Bereaved families face ‘unacceptable’ delays from banks during pandemic
Bereaved families dealing with banks to settle the finances of loved ones have suffered “unacceptable” delays and administrative errors throughout the coronavirus pandemic, according to research carried out by consumer body Which?.
According to the research, customers have reported banks losing death certificates or failing to close the account of someone who has died.
Which? surveyed 1,600 people about their experiences acting as an executor throughout the COVID-19 pandemic. About 17% had spent more than three months closing their loved one’s account before the first lockdown; that number has risen to 40%.
A total of 16% of those who settled their loved one’s finances during and after lockdown said that it had been very difficult to contact the relevant provider; 3% said the same before the pandemic.
Jean Heron received a letter from HSBC sent to her husband several months after she had told the bank that he had died. HSBC said it was a mistake and that records had been updated. However, several weeks later the bank sent him a credit card. She said: “If this wasn’t so sad, I could have laughed.”
Two siblings had to wait ten weeks to access funds after their mother’s death when they were given conflicting information and Natwest failed to notify its own bereavement department of the death.
Which? has revealed that the banks with the lowest levels of satisfaction among executors were Barclays and HSBC. Those with the most satisfied customers were Post Office Money, Nationwide and Santander.
Jenny Ross, editor of Which? Money, said: “Our research has exposed unacceptable mistakes by banks cropping up again and again during probate.”
“Banks must ensure they treat executors with compassion by communicating sensitively and making sure their processes are as efficient as possible.”
HSBC said: “We sincerely apologise that in these cases we have fallen short of the high standards we set ourselves and have taken steps to help ensure the experience with us going forward is a better one.”
Barclays said: “We understand handling financial matters after a bereavement can be a complex and emotional process. We strive to make that experience as easy as possible for our customers’ loved ones.”

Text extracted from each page
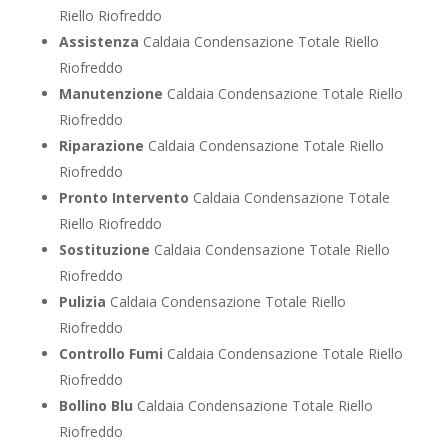
Riello Riofreddo
Assistenza
Caldaia Condensazione Totale Riello
Riofreddo
Manutenzione
Caldaia Condensazione Totale Riello
Riofreddo
Riparazione
Caldaia Condensazione Totale Riello
Riofreddo
Pronto Intervento
Caldaia Condensazione Totale
Riello Riofreddo
Sostituzione
Caldaia Condensazione Totale Riello
Riofreddo
Pulizia
Caldaia Condensazione Totale Riello
Riofreddo
Controllo Fumi
Caldaia Condensazione Totale Riello
Riofreddo
Bollino Blu
Caldaia Condensazione Totale Riello
Riofreddo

→ **What is expected**:
From the article on bank delays for bereaved families, set down the passage starting at "A total of 16%" and ending at "before the pandemic.". The records are separate material and have no connection to the article on bank delays.

→ **Task output**:
A total of 16% of those who settled their loved one’s finances during and after lockdown said that it had been very difficult to contact the relevant provider; 3% said the same before the pandemic.